The Squeeze Momentum histogram stayed below zero with red bars, while volume remained inconsistent, indicating weak follow-through despite the upward probe.
What you should know:
XDC moved sideways for most of the session before the latest candle edged closer to the upper Bollinger Band, hinting at a short-term bullish push. However, the bands remained relatively compressed, and the Squeeze Momentum histogram continued printing red bars below zero, suggesting underlying bearish pressure has not fully eased. Volume showed sporadic spikes but lacked sustained expansion to confirm a breakout. On the fundamental side, HashKey Cloud joining as a validator, over £500 million in UK trade assets migrating on-chain, and new integrations like the XDC-XRPL bridge and Silo v3 supported sentiment in the background. If $0.029 holds, the $0.031–$0.032 zone remains the resistance range to monitor.
TRON (TRX)

Key points:
TRX rebounded toward $0.324, reclaiming the 20 MA while remaining below the 50 and 100 MAs, with the 200 MA near $0.322 continuing to hold as support.

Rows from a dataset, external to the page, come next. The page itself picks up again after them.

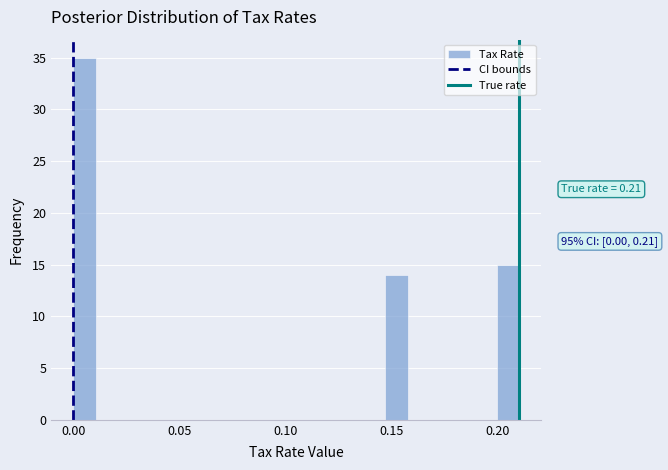

Read against the x-axis, roughly where is the centre of the tallest bar?

0.005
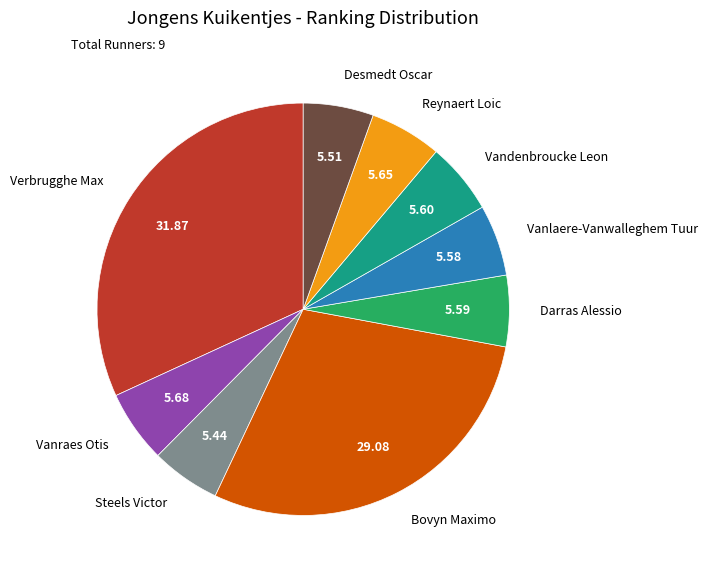

Which category has the biggest portion of the pie?

Verbrugghe Max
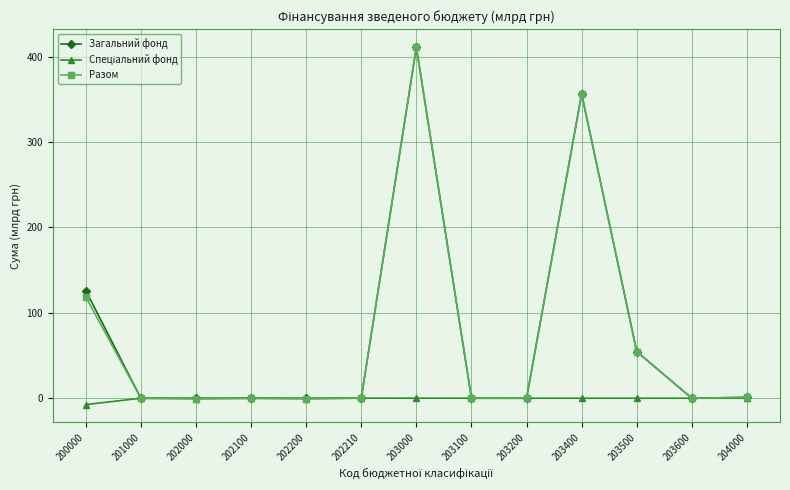

Which series has the widest spread of values?

Разом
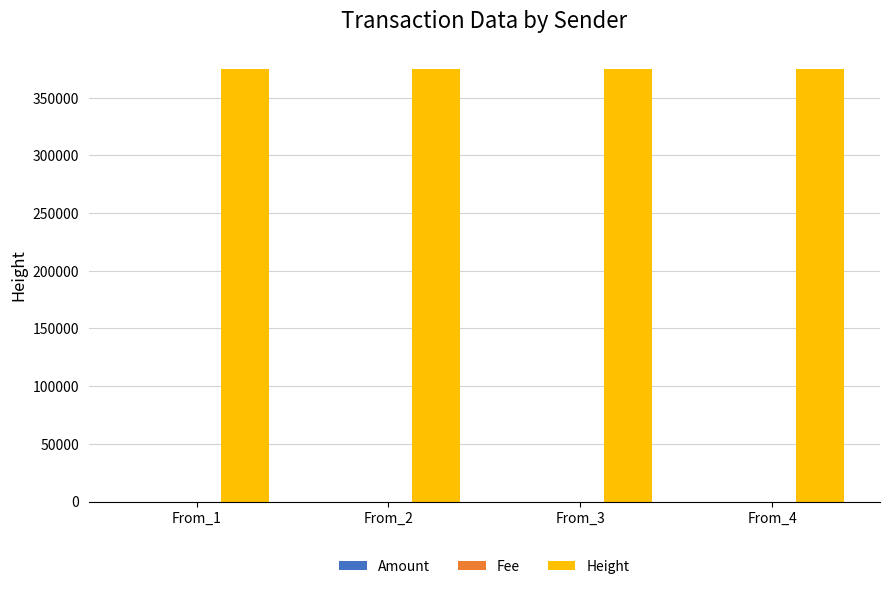

What is the sum of all Height values?

1499960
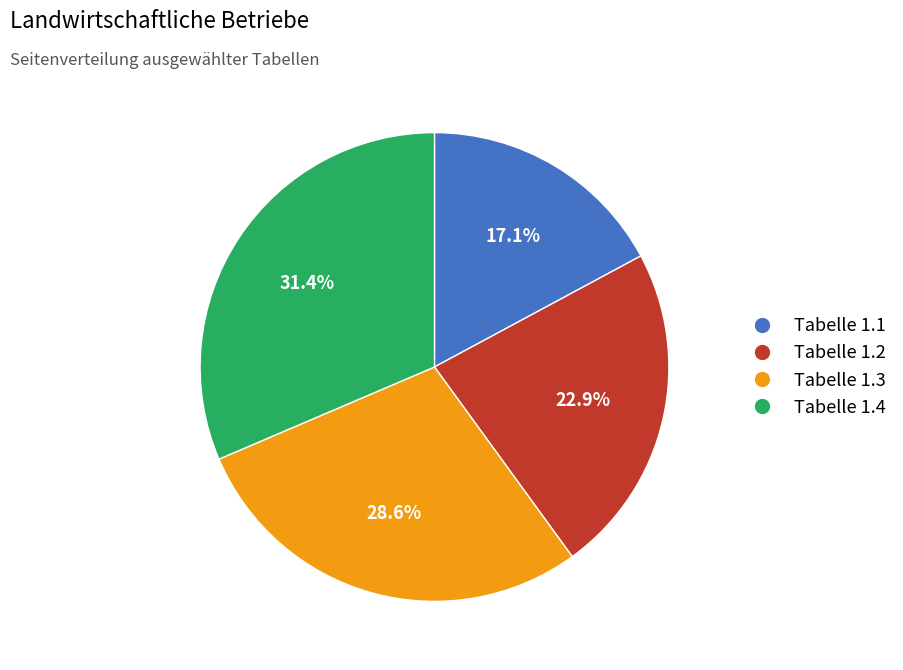

What percentage is the Tabelle 1.1 slice, to the nearest percent?

17%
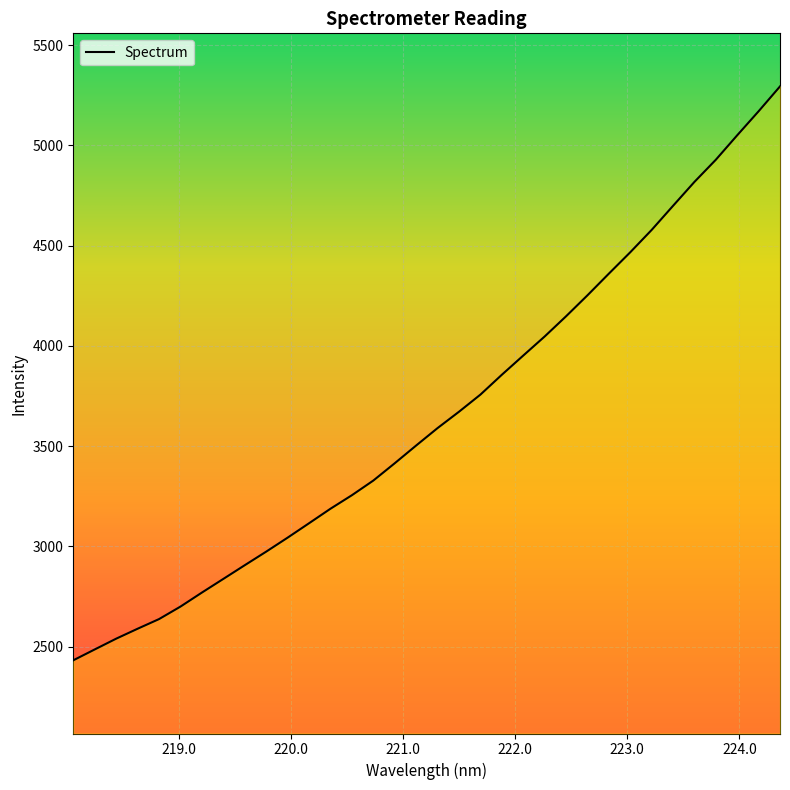

How many lines are shown in the chart?

1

The Squeeze Momentum histogram stayed negative but weakened, while volume cooled after the sell-off, signaling fading bearish pressure and a shift into consolidation.
What you should know:
After rejecting near $0.334, TRX pulled back and stabilized around $0.324, with the latest candles pushing back above the 20 MA. Despite this recovery, price remained capped below the 50 and 100 MAs near $0.325–$0.326, keeping near-term resistance intact while the 200 MA at $0.322 continued to hold as support. The Squeeze Momentum histogram stayed negative but printed smaller bars, indicating easing downside pressure, while volume cooled after the earlier spike.
On the catalyst side, TRON’s $1B AI fund expansion and the rollout of its “Bank of AI” infrastructure supported sentiment alongside strong network activity. Key levels to watch are $0.322 for support and $0.330–$0.334 for resistance.
World Liberty Financial (WLFI)

Key points:
WLFI dropped toward $0.062, breaking below its MA ribbon, which remained bearishly aligned and continued to act as overhead resistance.
The Awesome Oscillator printed expanding red bars, while volume spiked during the sell-off, reflecting strong bearish momentum and sustained selling pressure.
What you should know:
WLFI extended its decline, falling toward the $0.062 level after a sharp breakdown that pushed price well below its 20, 50, 100, and 200 MAs. The ribbon remained downward sloping, reinforcing a strong bearish structure. The Awesome Oscillator showed deepening red bars, signaling continued downside momentum, while volume surged during the drop before easing slightly, pointing to heavy distribution followed by a brief pause.
The move aligned with a controversial proposal to lock over 62 billion WLFI tokens, which raised concerns around liquidity and control. Additional pressure came from Justin Sun’s lawsuit over frozen holdings. Immediate levels to watch are support at $0.060 and resistance near $0.070.